Question 5.5.1: Use Laplace transforms to solve the initial-value problem y...

We begin by taking the Laplace transform of both sides of the differential equation. Using the linearity of the transform,

L[y′]−2L[y] = 5L[1]

By theorem 5.3.4 and the familiar transform of the function f (t ) = 1, it follows that

sL[y]−y(0)−2L[y] = \frac {5}{s}

Using the given fact that y(0) = 4 and denoting L[y] = Y (s),

sY (s)−2Y (s) = 4+\frac {5}{s}                 (5.5.1)

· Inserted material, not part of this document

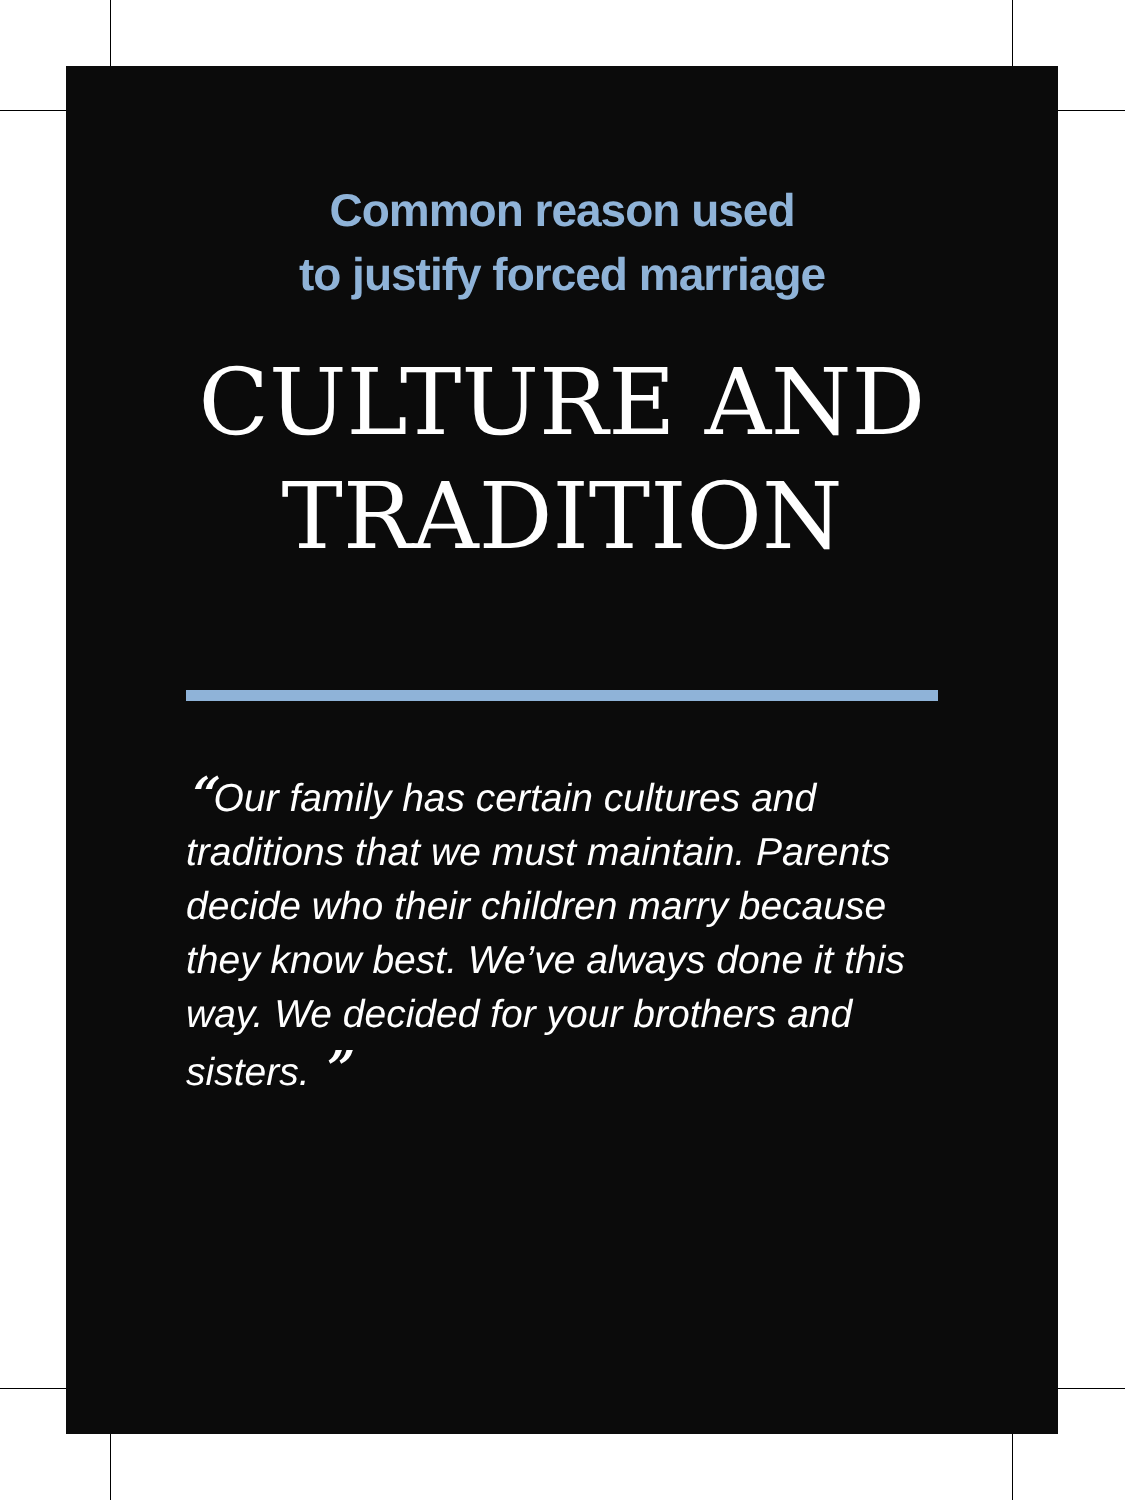Common reason used
to justify forced marriage
CULTURE AND
TRADITION
“Our family has certain cultures and traditions that we must maintain. Parents decide who their children marry because they know best. We’ve always done it this way. We decided for your brothers and sisters. ”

Note particularly that (5.5.1) is now an algebraic equation in the unknown function Y (s). Solving for Y (s), we find

Y (s) = \frac {4s +5}{s(s −2)}

At this point, we recall that Y (s) = L[y], where y(t ) is the original unknown function we seek as the solution to the stated IVP. Solving the IVP has now been reduced to finding the function y(t ) that has Laplace transform Y (s). That is,we seek y(t ) = L^{−1}[Y (s)].

With a bit of algebraic rearrangement and insight, we can find the function y(t ). In particular, using a partial fraction decomposition, we can show that

Y (s) = \frac {4s +5}{s(s −2)}=−\frac{5/2}{s}+ \frac{13/2}{s −2}          (5.5.2)

Recalling that L[1] = 1/s and L[e^{2t}] = 1/(s −2), (5.5.2) implies

y(t )=−\frac {5}{2}+ \frac {13}{2} e^{2t}

This is precisely the solution we would find to the IVP were we to use an integrating factor or separation of variables to solve the differential equation.